* Exercise directions *
Set down the naming lines of every entry below word for word, leaving the pictures out.

──────── Entries shown

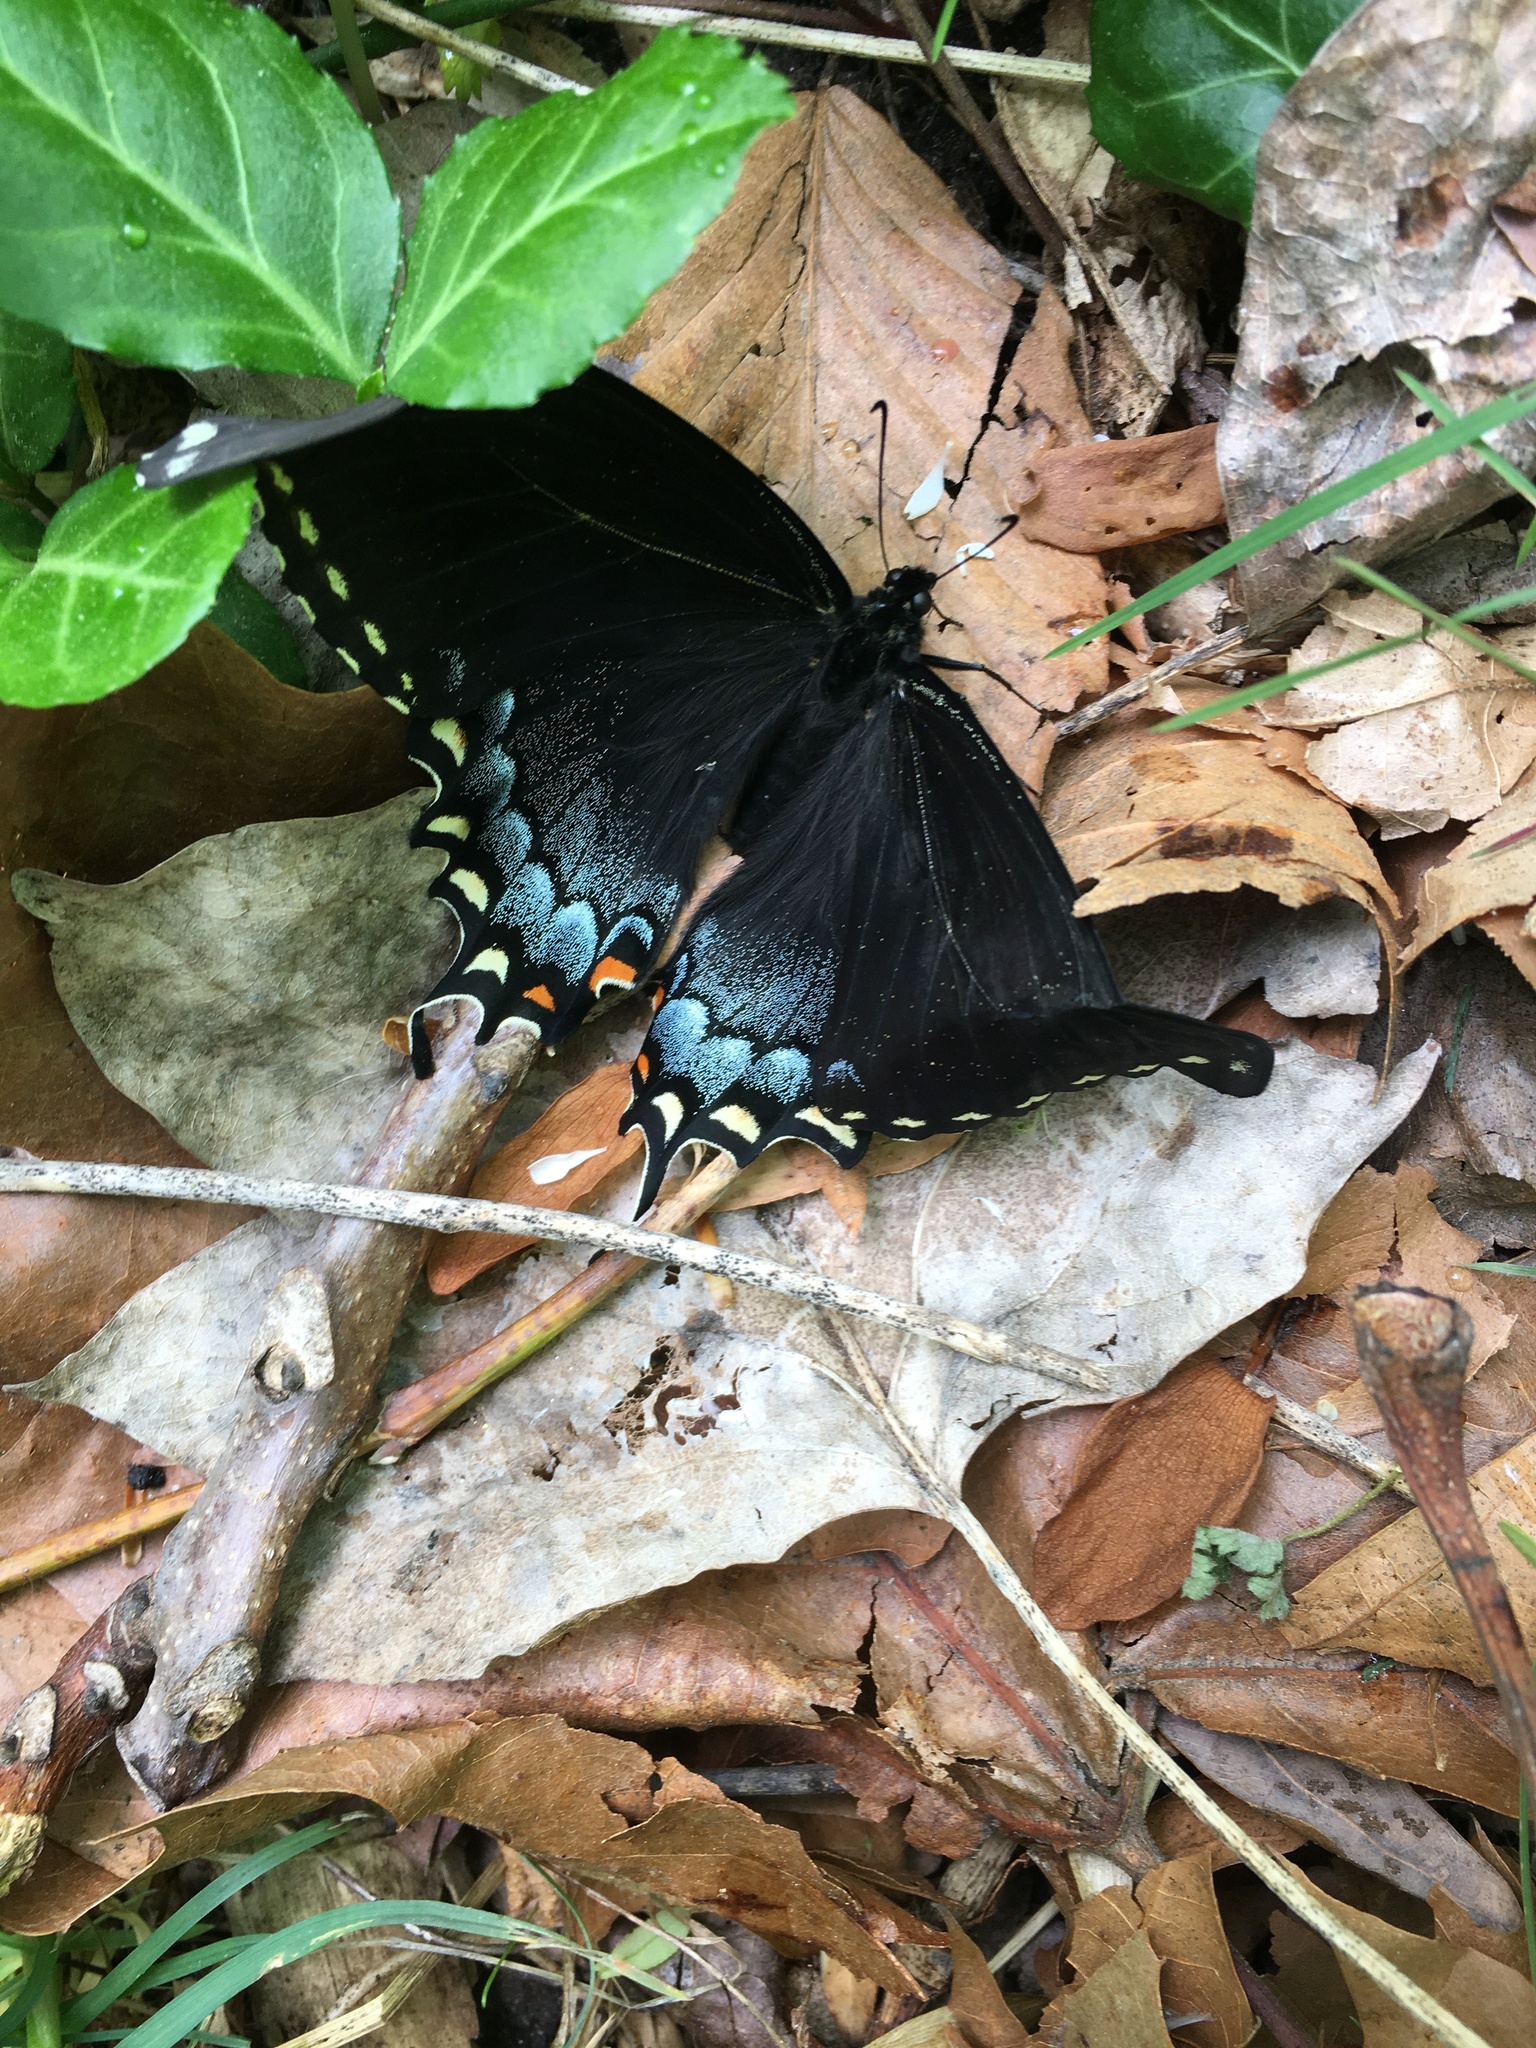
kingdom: Animalia
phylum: Arthropoda
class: Insecta
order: Lepidoptera
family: Papilionidae
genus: Papilio
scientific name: Papilio glaucus
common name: Tiger swallowtail
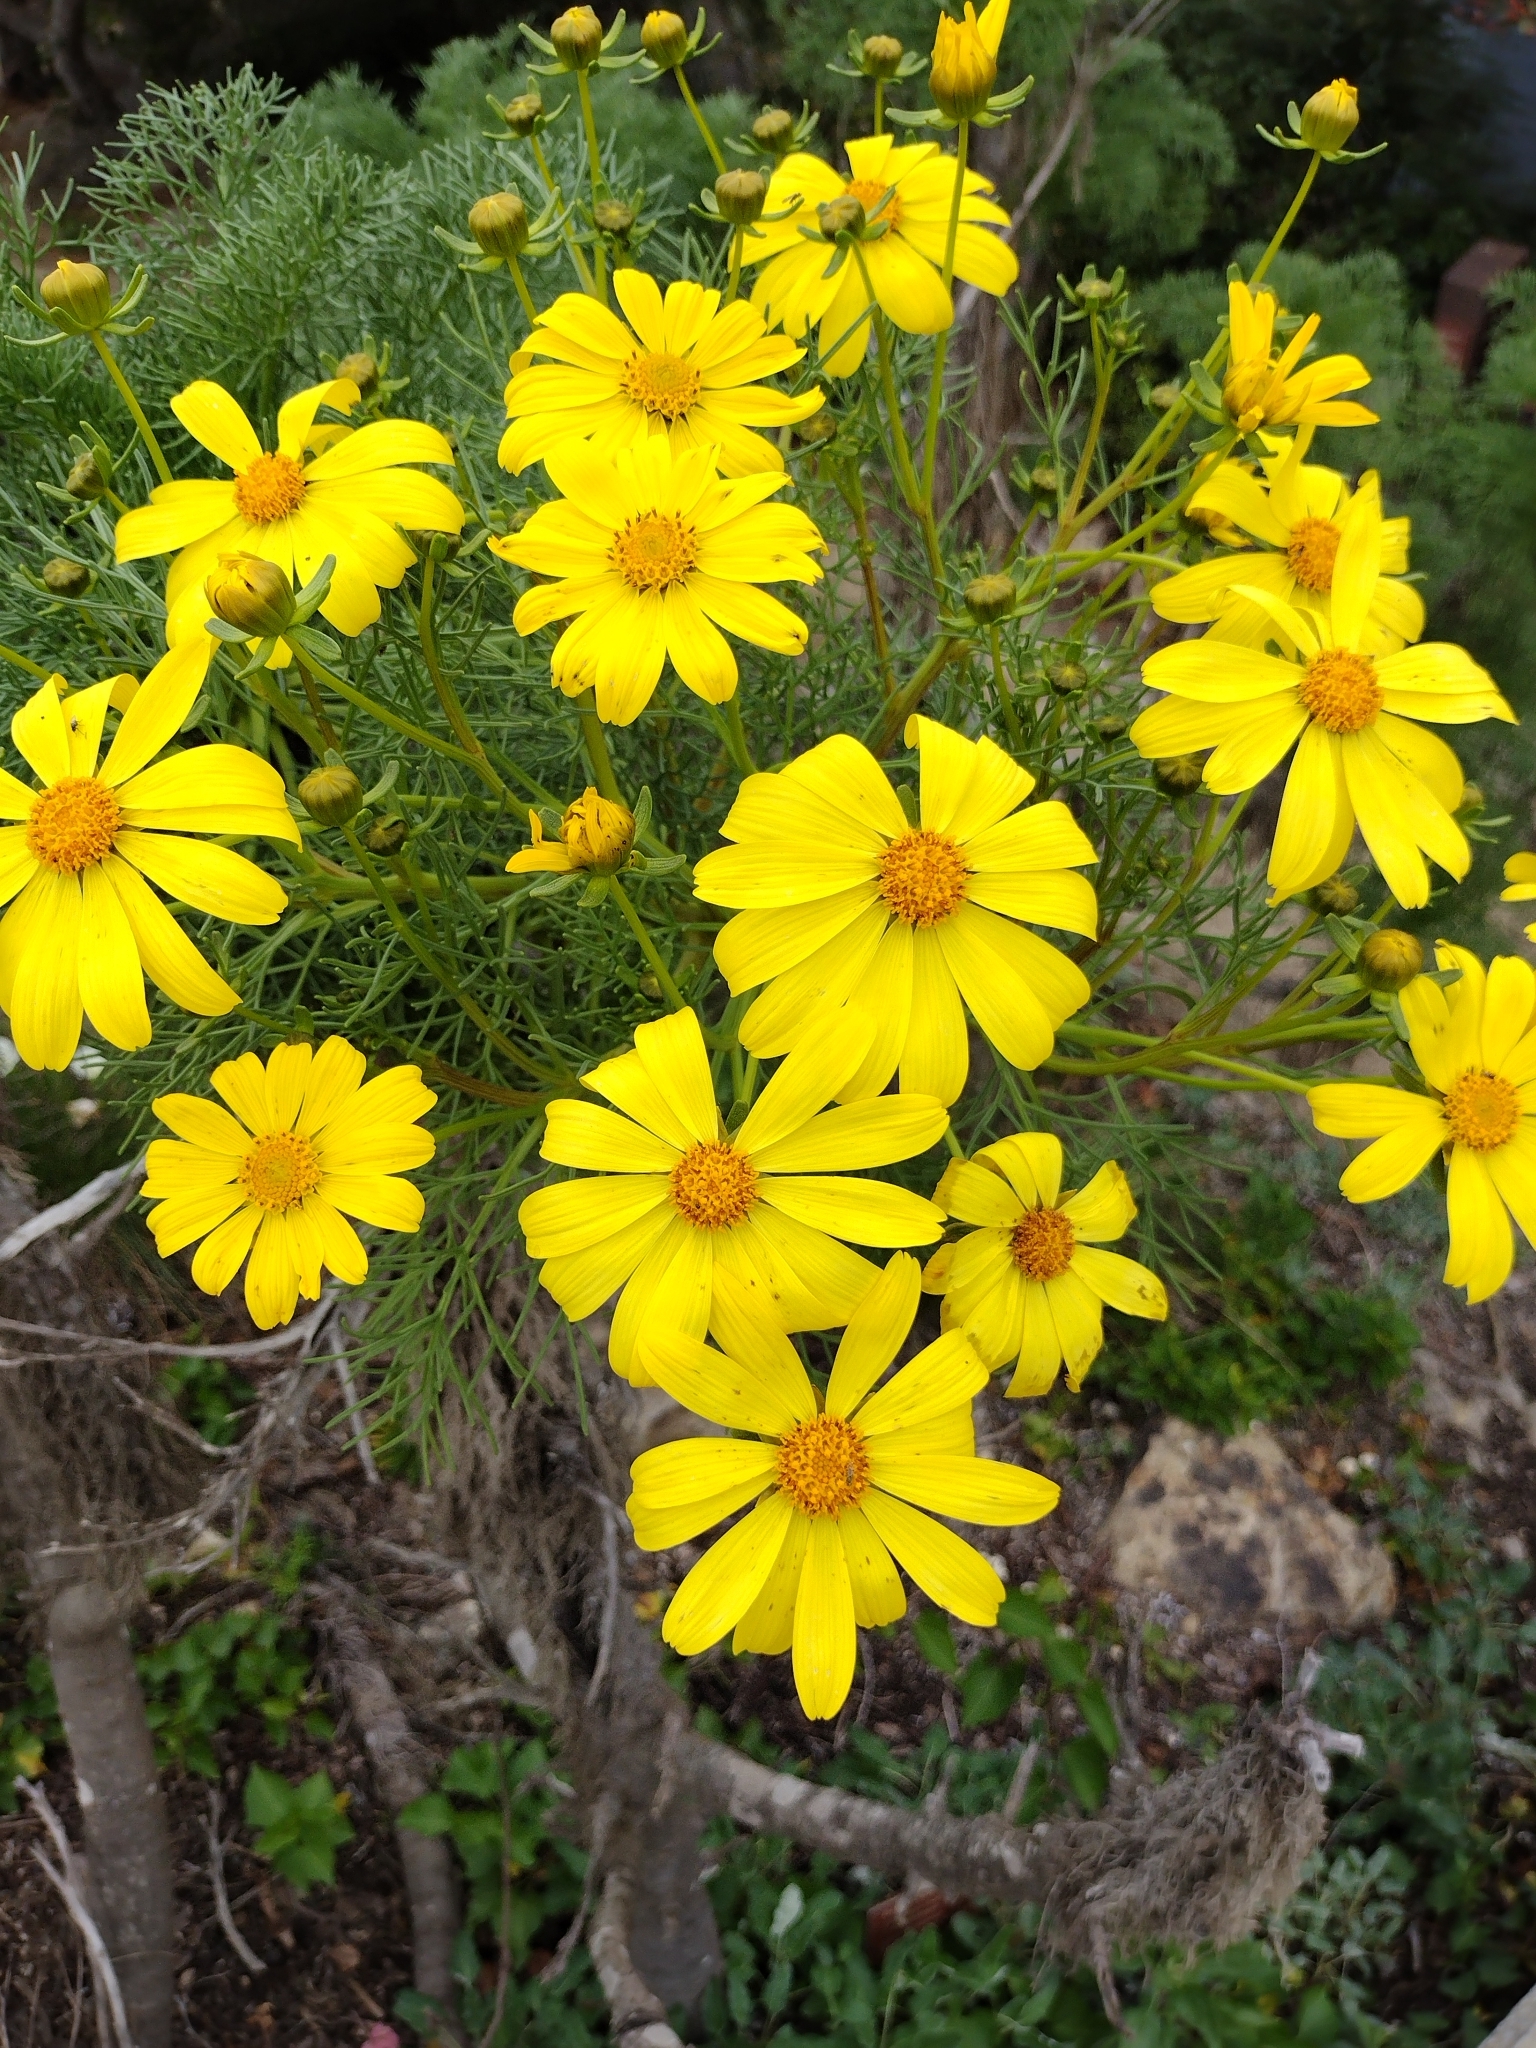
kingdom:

────────────────

* Output below *
kingdom: Animalia
phylum: Arthropoda
class: Insecta
order: Lepidoptera
family: Papilionidae
genus: Papilio
scientific name: Papilio glaucus
common name: Tiger swallowtail
kingdom:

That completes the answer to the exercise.